8. Remove Weight, unless you determine that you can get off quickly otherwise, Launch the dinghy and put stuff and people (wearing life jackets) into it. Pumping out the water from your tank also helps. A gallon of water equals approximately 8 pounds. If your boat is small enough and you don’t have a dingy, having people get off the boat (if you are on a shallow stable sandy bottom with very weak or no current and they are good swimmers wearing life jackets) may also do the trick, but there can be danger here as noted above. Put lines out for them to hang onto if needed. Make sure they hold onto the boat or lines at all times.
9. Move Weight. Often merely moving people to the bow or stern, to raise the end of the boat that’s stuck, will help.
10. Look for Cowboys. You know those folks that you love to hate, who love to race by throwing huge wakes? Well sometimes they can get you off if the wake comes from the right direction and you’re under power waiting for them, and skillful enough to quickly maneuver off when you get the lift from the wave.
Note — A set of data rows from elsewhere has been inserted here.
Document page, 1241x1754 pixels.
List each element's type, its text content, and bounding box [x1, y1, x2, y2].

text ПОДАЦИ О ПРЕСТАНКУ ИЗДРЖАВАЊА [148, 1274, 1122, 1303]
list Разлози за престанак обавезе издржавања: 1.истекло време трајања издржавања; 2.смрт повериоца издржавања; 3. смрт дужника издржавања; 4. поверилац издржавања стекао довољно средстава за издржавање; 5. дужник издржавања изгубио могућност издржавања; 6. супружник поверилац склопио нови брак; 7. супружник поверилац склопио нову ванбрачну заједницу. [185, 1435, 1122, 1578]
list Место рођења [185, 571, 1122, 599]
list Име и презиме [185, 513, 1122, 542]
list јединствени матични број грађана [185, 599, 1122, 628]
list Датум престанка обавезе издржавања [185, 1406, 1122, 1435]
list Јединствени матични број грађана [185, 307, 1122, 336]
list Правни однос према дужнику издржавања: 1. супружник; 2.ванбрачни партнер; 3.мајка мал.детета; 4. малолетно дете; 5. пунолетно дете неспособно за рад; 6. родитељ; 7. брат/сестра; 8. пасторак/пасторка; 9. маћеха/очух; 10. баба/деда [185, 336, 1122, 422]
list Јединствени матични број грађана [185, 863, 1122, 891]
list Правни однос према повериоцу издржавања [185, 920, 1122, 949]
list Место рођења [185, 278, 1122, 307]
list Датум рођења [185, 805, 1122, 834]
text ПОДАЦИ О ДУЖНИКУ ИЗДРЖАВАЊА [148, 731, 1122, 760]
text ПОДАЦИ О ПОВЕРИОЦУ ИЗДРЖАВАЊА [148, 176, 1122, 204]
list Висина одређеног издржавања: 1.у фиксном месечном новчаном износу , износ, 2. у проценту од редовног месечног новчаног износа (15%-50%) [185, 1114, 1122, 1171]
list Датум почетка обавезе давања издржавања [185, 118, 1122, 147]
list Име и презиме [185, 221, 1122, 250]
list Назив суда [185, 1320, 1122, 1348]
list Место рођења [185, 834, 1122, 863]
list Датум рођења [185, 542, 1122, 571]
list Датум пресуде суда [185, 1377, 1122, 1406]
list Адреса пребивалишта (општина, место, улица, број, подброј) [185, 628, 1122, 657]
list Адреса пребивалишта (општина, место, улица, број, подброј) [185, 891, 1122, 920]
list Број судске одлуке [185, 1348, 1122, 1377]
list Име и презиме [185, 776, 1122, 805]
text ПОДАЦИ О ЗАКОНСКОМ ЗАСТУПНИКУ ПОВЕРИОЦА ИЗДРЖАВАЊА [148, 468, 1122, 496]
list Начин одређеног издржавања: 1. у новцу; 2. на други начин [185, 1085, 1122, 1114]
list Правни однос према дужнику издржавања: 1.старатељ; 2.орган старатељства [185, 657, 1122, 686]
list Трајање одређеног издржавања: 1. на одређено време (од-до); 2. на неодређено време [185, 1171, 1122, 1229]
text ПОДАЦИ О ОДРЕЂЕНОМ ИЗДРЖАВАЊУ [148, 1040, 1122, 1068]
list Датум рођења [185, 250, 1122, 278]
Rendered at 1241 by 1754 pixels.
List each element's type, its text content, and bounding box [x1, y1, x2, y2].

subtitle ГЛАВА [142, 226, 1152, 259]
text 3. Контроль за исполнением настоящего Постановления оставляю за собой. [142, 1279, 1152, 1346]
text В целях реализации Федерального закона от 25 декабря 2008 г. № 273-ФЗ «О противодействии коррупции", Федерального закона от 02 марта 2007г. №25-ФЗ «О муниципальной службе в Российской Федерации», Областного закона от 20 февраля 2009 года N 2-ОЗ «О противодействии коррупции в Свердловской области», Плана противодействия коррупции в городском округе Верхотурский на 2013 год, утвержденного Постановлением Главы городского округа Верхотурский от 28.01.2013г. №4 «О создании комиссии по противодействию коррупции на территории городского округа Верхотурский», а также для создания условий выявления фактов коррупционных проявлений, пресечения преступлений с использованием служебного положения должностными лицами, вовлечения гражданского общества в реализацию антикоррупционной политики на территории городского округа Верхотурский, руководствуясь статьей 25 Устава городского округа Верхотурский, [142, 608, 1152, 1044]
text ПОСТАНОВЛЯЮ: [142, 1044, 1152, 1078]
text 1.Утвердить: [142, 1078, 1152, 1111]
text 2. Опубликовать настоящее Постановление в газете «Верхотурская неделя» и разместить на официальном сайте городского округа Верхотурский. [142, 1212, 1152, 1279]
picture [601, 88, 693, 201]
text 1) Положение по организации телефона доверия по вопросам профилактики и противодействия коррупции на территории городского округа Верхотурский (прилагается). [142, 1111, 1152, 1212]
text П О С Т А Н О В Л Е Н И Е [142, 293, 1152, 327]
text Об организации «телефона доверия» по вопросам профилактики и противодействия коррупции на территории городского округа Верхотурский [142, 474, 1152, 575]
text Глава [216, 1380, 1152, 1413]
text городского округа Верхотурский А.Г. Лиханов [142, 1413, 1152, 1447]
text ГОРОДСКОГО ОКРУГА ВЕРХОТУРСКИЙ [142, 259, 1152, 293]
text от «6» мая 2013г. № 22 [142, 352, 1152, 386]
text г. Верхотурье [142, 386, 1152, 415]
Obviously this involves some risks, but we’ve seen many a grounded boat get off by hailing a larger boat and asking him to make several passes throwing healthy wakes. Be careful. Don’t ask for this if the bottom is very hard. Never have anyone standing outside the boat when the wakes come. The boat could rise and fall on their feet—or worse.
11. Wiggle. Often just motoring straight toward deeper water won’t do the trick. That slimy grip of mud and sand must be loosened. You may need to turn your rudder to left and right, wiggling the boat as you do so, to break loose.
12. Rock. While trying to motor off it often helps to have the people aboard move together from side to side to rock the boat.
13. Anytime you’ve been aground in sand or mud and used your engine to get off, you should assume that sand and/or silt has been sucked into the raw water side of the cooling system. This could damage the flexible impeller that’s used by most systems to force water through the cooling plumbing. The actual manifestation of the damage may occur soon, or much later. It’s a good idea to check the impeller before it checks you.
14. Hard bottoms, heavy seas, or approaching storms usually require different tactics. Often the best thing to do in those circumstances (and many others) is to immediately call for professional help, such as TowBoatUS, as well as trying to extricate yourself, if it is safe to do so. Always remember: personal safety is far more important than property damage. Anytime you’re aground, as is the case with so many other situations in boating, you’re facing certain risks and whatever you do will probably involve other risks. These tactics involve risks. It’ll be your job to decide whether they’re worth taking, weighing possible adverse consequences and risks of whatever you do, and weighing those risks against those of other actions or inaction.